If anything, this may be a blessing in disguise. Behind Fox at the linebacker position is a battle between several guys that will be competing for playing time. The list includes Joe Schmidt, who saw limited playing time last year; Carlo Calabrese should be in on the action as a fifth-year player, as well as 2013 recruit Michael Deeb, who will enroll later in the year. This also gives us more time to watch Jarrett Grace, who is expected to replace Manti Te'o at middle linebacker.
There is no question Fox will remain the starter because he has been the most improved player from year to year for the Irish, but without him taking reps in the spring, it gives other guys a chance to make an impact. With the backup linebacker spot behind Fox in question, we may have this position filled by the time spring is over with. On the other hand, with Fox on the field, it could have been a question that lingered up to the opening week.
The secondary was an area for concern with the Irish last season due to injuries and inexperience. If this team could have afforded an injury to a member of the defensive backfield, it would have been to Jackson, who is entering his senior year. Much how the backup linebackers will gain valuable experience due to Fox going down, the corners will benefit with the injury to Jackson.

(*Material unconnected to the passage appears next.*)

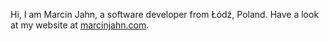 Hi, I am Marcin Jahn, a software developer from Łódź, Poland. Have a look at my website at [marcinjahn.com](https://marcinjahn.com).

This is a chance for cornerback Jalen Brown to make an impression with the coaching staff. A solid recruit back in 2011, Brown had a disappointing season in his first year on the field. Playing in only seven games and finishing with three tackles, this gives Brown a chance to get reps with the starters and prove that he deserves increased playing time next season.
The secondary should be improved next year with KeiVarae Russell making an effortless transition from wide receiver to corner and Max Redfield likely filling in one of the vacant safety spots. However, the depth in the secondary remains an issue and should benefit with one of the surefire starters not around to steal a lot of the reps in the spring.
Spring practice is all about finding out what you have to work with and who some of the younger guys are who will be able to step up during the season. Everybody knows that Fox and Bennett are going to contribute on defense. The questions that remain are located in the depth department.
These aren't injuries that are going to cripple the Irish during the regular season. They may answer as many question as they have posed once spring arrives.